- _What to do_:
1. Do the following statements agree with the judgment on the land dispute? For each, answer yes or no and quote the deciding words. (a) The respondent was granted his certificate of freehold title in 1965. (b) The trial judge awarded the respondent general damages of shs. 16,000,000/=. (c) The Court of Appeal appointed the High Court Registrar as Commissioner with the consent of both parties.
2. Could you write the passage that comes next in the judgment on the land dispute, picking up after its final sentence?

BEGIN Document segment

JUDGMENT OF MULENGA JSC.

This appeal originates from a suit that the respondent filed in the High
Court in 1997, to recover four adjacent pieces of land from
the four appellants.
I will refer to the pieces together as the "suit land". In the suit, the
respondent alleged that in 1995, the
appellants unlawfully trespassed upon and
divided the suit land among themselves, and severally continued to utilise it
without his
consent. He claimed that the suit land is part of an
8-hectare-parcel of land comprised in Kinkizi Block 53 Plot 9, and described
as
"Land in Muruka Masya, Kirima sub-county", of which he is registered proprietor,
under the Registration of Titles Act (RTA).


His case was that he
bought that parcel of land as a customary holding from two persons who were
migrating from the area. In 1965,
he applied for a registered title of the land.
The adjudication committee and the government surveyors respectively verified
and
surveyed the land, after which he was granted a certificate of freehold
title, Exh.P1, in 1972. In their joint defence, the appellants
pleaded that they
were rightful customary owners of the suit land, which was different from, and
was located about 2-3 kilometres
away from the land described in the certificate
of title. They also pleaded that the respondent owns an un-surveyed 2-acre-piece
adjacent to the suit land, but denied trespassing upon it. The 4th
appellant, together with the 1st appellant who claims through him, in
addition pleaded res judicata in respect of the pieces in their
possession. They claimed that the same had been subject matter of a suit between
the respondent
and the 4th appellant, which suit was finally
determined in favour of the latter.


The learned trial judge decided
that the suit land belongs to the respondent and made an order for evicting the
appellants and permanently
restraining them from trespassing on it. He awarded
the respondent general damages in the sum of shs. 16,000,000/= with interest
and
costs. The appellants appealed to the Court of Appeal, which granted them leave
to adduce additional evidence, before hearing
the appeal. Consequently, the
evidence before the Court of Appeal was in two parts, namely, evidence adduced
during the trial and
additional evidence taken by a Commissioner appointed by
the Court of Appeal for that purpose. It is useful to first note the background
to the additional evidence, as the decision of the Court of Appeal virtually
turned on the manner in which that evidence was obtained.


The trial
court based its decision mainly on the certificate of title, Exh.P1, which the
respondent relied on as proof of ownership
of the suit land. Being convinced
that the certificate did not relate to the suit land, the appellants, in
addition to appealing
to the Court of Appeal, complained to the police that the
respondent had used that certificate to fraudulently deprive them of the
suit
land. In the course of investigating that complaint, the police engaged the
services of a surveyor from the Lands and Surveys
Department at Rukungiri, to
ascertain the locations of the land described in the certificate of title and
the suit land. The surveyor
visited the area and made a report indicating that
the two were separately located. On strength of that report, the appellants
applied
to the Court of Appeal for leave to adduce additional evidence. The
court granted the leave. It ordered that the additional evidence
be taken by a
commissioner, who may if necessary, visit locus in quo. With the consent
of both parties, it appointed the High Court Registrar the Commissioner.

END Document segment
BEGIN Data listing

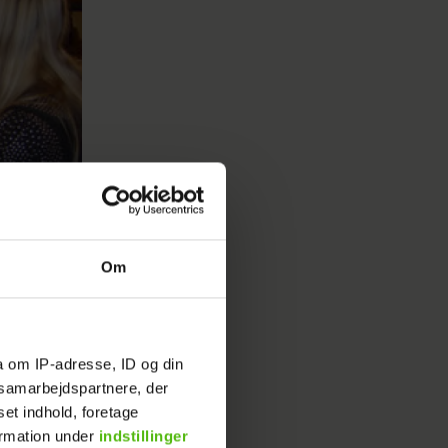
Om
a om IP-adresse, ID og din
s samarbejdspartnere, der
set indhold, foretage
n
ormation under
indstillinger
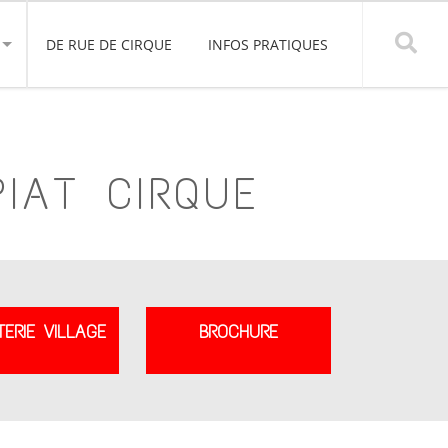
DE RUE DE CIRQUE
INFOS PRATIQUES
IAT CIRQUE
TERIE VILLAGE
BROCHURE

END Data listing

- _Task answers_:
1.
(a) No: "In 1965, he applied for a registered title of the land" and "he was granted a certificate of freehold title, Exh.P1, in 1972."
(b) Yes: "He awarded the respondent general damages in the sum of shs. 16,000,000/= with interest and costs."
(c) Yes: "With the consent of both parties, it appointed the High Court Registrar the Commissioner."

2.
Following the appointment, the Commissioner
recorded evidence from four
witnesses and received exhibits. He conducted the proceedings in the presence of
the parties and their
advocates, partly in his office in Kampala, and partly at
the locus in quo. His report, comprising oral and documentary evidence
from the witnesses and notes of his observations at the locus in quo were
submitted to the Court of Appeal, and constituted a supplementary record of
appeal.


After hearing the appeal, the Court of Appeal held that the
additional evidence was worthless because it was obtained in breach of
the rules
of natural justice, and was adduced in furtherance of a conspiracy to deprive
the respondent of the suit land. The court
noted summarily that the trial
judge's judgment was amply supported by the evidence adduced at the trial, and
accordingly dismissed
the appeal. Hence the appeal to this Court. The memorandum
of appeal to this Court contains one general ground of appeal, namely
that:
-

"The learned... Justices of Appeal erred in law and fact in that they
failed to adequately evaluate and scrutinize the evidence adduced
as a whole
with the view to coming to their own conclusion as the 1st Appellate
Court and thereby prejudiced the Appellants"



Six other
complaints are listed as consequences of that failure, which allegedly
prejudiced the appellants. They are, however, more like arguments and
illustrations in support of the principal ground of appeal. I will consider
them
as such.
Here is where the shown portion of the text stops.